Whatever lies between the line with "to restrict the" and the end of the data, both included, must be copied exactly and without pictures.
::::::::::
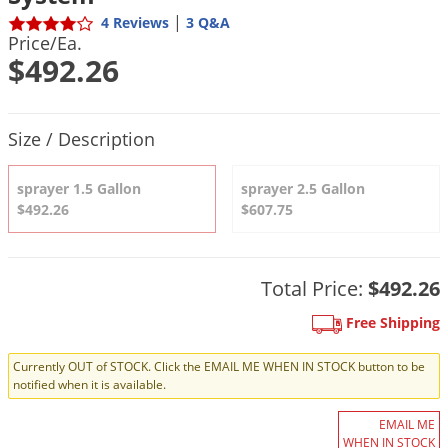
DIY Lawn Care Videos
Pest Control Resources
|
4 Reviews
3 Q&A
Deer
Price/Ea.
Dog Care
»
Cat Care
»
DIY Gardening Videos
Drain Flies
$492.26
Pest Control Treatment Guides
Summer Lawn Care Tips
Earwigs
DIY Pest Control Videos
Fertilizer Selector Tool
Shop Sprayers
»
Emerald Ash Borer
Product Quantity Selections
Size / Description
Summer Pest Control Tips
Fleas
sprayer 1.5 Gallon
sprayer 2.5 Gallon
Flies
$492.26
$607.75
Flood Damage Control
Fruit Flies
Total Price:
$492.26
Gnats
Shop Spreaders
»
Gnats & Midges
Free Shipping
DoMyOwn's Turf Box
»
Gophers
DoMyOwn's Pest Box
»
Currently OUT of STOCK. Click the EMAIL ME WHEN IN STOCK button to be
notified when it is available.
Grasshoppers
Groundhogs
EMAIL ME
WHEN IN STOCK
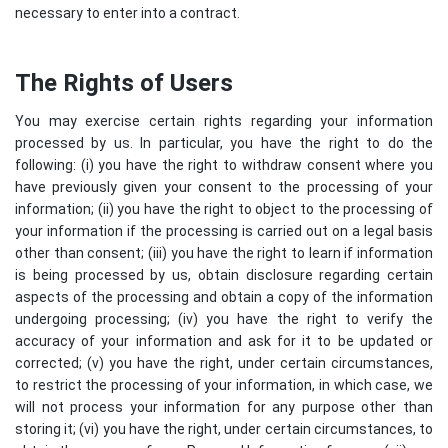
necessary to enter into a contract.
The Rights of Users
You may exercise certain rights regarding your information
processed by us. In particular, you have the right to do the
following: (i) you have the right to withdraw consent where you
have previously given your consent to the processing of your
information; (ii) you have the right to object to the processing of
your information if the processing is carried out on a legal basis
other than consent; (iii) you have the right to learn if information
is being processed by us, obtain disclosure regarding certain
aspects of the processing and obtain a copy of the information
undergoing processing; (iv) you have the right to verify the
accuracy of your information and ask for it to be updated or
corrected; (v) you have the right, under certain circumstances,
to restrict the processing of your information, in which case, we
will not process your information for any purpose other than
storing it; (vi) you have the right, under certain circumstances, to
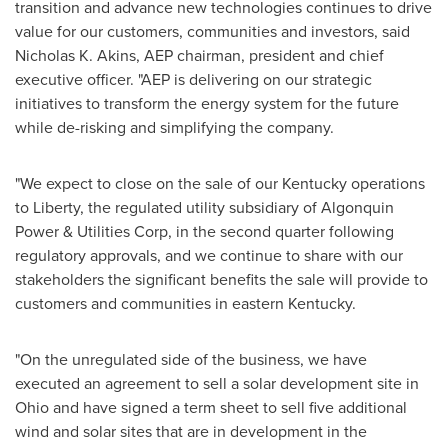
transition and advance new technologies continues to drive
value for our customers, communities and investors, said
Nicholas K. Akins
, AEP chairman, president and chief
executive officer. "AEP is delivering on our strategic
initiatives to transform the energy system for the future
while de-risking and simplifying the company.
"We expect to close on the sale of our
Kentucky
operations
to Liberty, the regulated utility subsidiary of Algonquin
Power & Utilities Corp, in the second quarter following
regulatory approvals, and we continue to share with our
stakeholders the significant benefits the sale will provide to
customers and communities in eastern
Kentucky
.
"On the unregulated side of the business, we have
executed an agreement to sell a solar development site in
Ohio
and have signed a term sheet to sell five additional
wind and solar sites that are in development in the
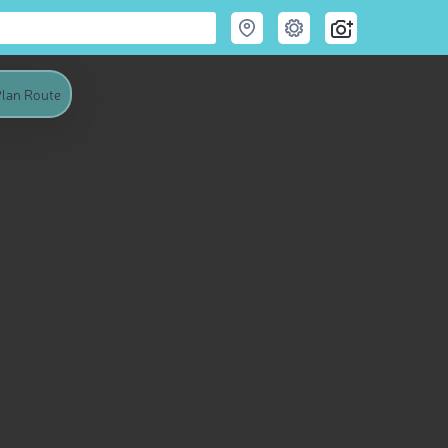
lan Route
::::::::::
Response for this exercise
to restrict the processing of your information, in which case, we
will not process your information for any purpose other than
storing it; (vi) you have the right, under certain circumstances, to
transition and advance new technologies continues to drive
value for our customers, communities and investors, said
Nicholas K. Akins
, AEP chairman, president and chief
executive officer. "AEP is delivering on our strategic
initiatives to transform the energy system for the future
while de-risking and simplifying the company.
"We expect to close on the sale of our
Kentucky
operations
to Liberty, the regulated utility subsidiary of Algonquin
Power & Utilities Corp, in the second quarter following
regulatory approvals, and we continue to share with our
stakeholders the significant benefits the sale will provide to
customers and communities in eastern
Kentucky
.
"On the unregulated side of the business, we have
executed an agreement to sell a solar development site in
Ohio
and have signed a term sheet to sell five additional
wind and solar sites that are in development in the
lan Route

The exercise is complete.